Bartender Banter: Derby Edition

July 10, 2007 | Comments (0) | by Jake the Terrible Cubs Fan

Say what you want, but I'll admit, I'm a sucker for the Home Run Derby. So many folks are so stuck on being cynical assholes about it, that they can't just sit back and enjoy a simple exhibition. I can hear the naysayers with their arguments, calling the event old and tired, often comparing it to the NBA Slam Dunk Contest. I always found that to be a stupid comparison however. The dunk contest can't even draw marquee names any more, while the Derby can still bring in some big stars (Pujols, Guerrero). Nonetheless I look forward to it every year and am willing to endure the apocalyptic announcing trio of Berman, Morgan and Baker.

So here's a discombobulated recap, bullet points style.
  • I'm sure there were some folks who had no idea who Matt Holliday and Alex Rios were. Hopefully this event changed that. Both guys are studs and deserve a little more recognition.
  • Can Alex Rodriguez do an interview and actually sound candid and unrehearsed? I honestly don't think its possible.
  • What the hell did Kenny Mayne do to be constantly relegated to a sideshow shtick all the time? Oh he's in a kayak, that's funny. Why not put him in the booth instead of Berman? At least he comes up with different home run calls to shout. Instead I have to hear Chris say "Back, back, back, back, back, back....GONE!" 200 times. ESPN, you're under-utilizing Kenny. Please give him a more prominent role. Shit, once Dan Patrick is gone, he'll be the only guy left on that channel I actually like.
  • As Albert Pujols is introduced my wife says, "Is that Poopholes?" We've been married for almost five years and I've bored her with endless baseball talk that she doesn't know anything about, nor does she care to, but somehow me always calling that guy 'Poopholes' has sunk in with her. Nice.
  • Wetsuit: $85. Kayak: $1,100. Floating in the water with 200 other dumbasses as only two balls actually make it into McCovey Cove: Priceless. Seriously, how pissed would you be once you learned that only righties advanced to the second round?
  • I was pulling for Prince Fielder but unfortunately it was not to be. He seemed to be pressing a bit too much. He should've relaxed a bit. Every swing looked like he was trying to hit it 800 feet.
  • I honestly think Joe Morgan thought Ryan Howard got a first round bye.
  • I've never really seen Alex Rios hit before, but I'd say he had the prettiest swing out of all 8 guys last night.

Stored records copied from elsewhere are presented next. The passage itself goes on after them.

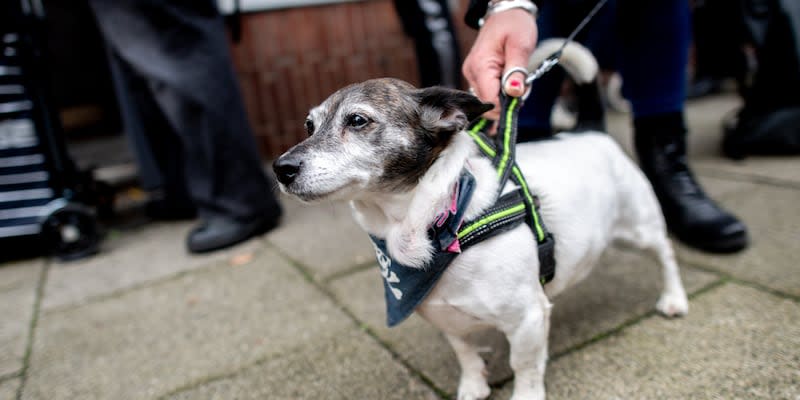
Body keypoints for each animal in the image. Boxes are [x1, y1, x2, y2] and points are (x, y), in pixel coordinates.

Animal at [276, 41, 688, 400]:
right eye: (309, 126)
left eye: (358, 120)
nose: (282, 168)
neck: (439, 224)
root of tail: (589, 130)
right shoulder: (448, 320)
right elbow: (466, 355)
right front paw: (473, 386)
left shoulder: (526, 319)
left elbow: (525, 366)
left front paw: (526, 395)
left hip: (640, 227)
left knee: (665, 253)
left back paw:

Every home run just looked effortless for him.
  • While it wasn't to David Wright proportions, Matt Holliday became my new mancrush last night.
  • What can you say about Vlad Guerrero? The guy is an absolute freak. Did that 500 foot shot hit the giant glove? ESPN did a shitty job with the replay on it, yet we got 16 different angles of the one non-homer that Dusty and Joe kept saying looked like it was good.
  • Magglio Ordonez competed last night? I don't even remember him hitting.
  • The Bonds interview was great. How many times could he say the word "team"? Most folks outside the Bay Area don't like you Barry. It's ok to say, "I didn't want to compete tonight, because I don't want to risk injuring myself, thus putting my chase for the home run record in jeopardy."
  • How have we not had an incident yet where a fan is smothered to death by a fat dude leaping for a ball? There were more sweaty obese guys flopping around than an Old Country Buffet table that just replenished the tub of chicken wings.
  • Random thought of the night: "If this were a "Pop Fly to the Warning Track" Derby, Jock Jones would have kicked some serious ass.
  • You have a commercial with Kobayashi devouring food, but you can't show him actually pounding a beer? Boooo! Speaking of that guy, I think we've found a second legitimate profession where lockjaw could be considered career-threatening.
That's all I know. I'll be back with comments on the ASG tomorrow.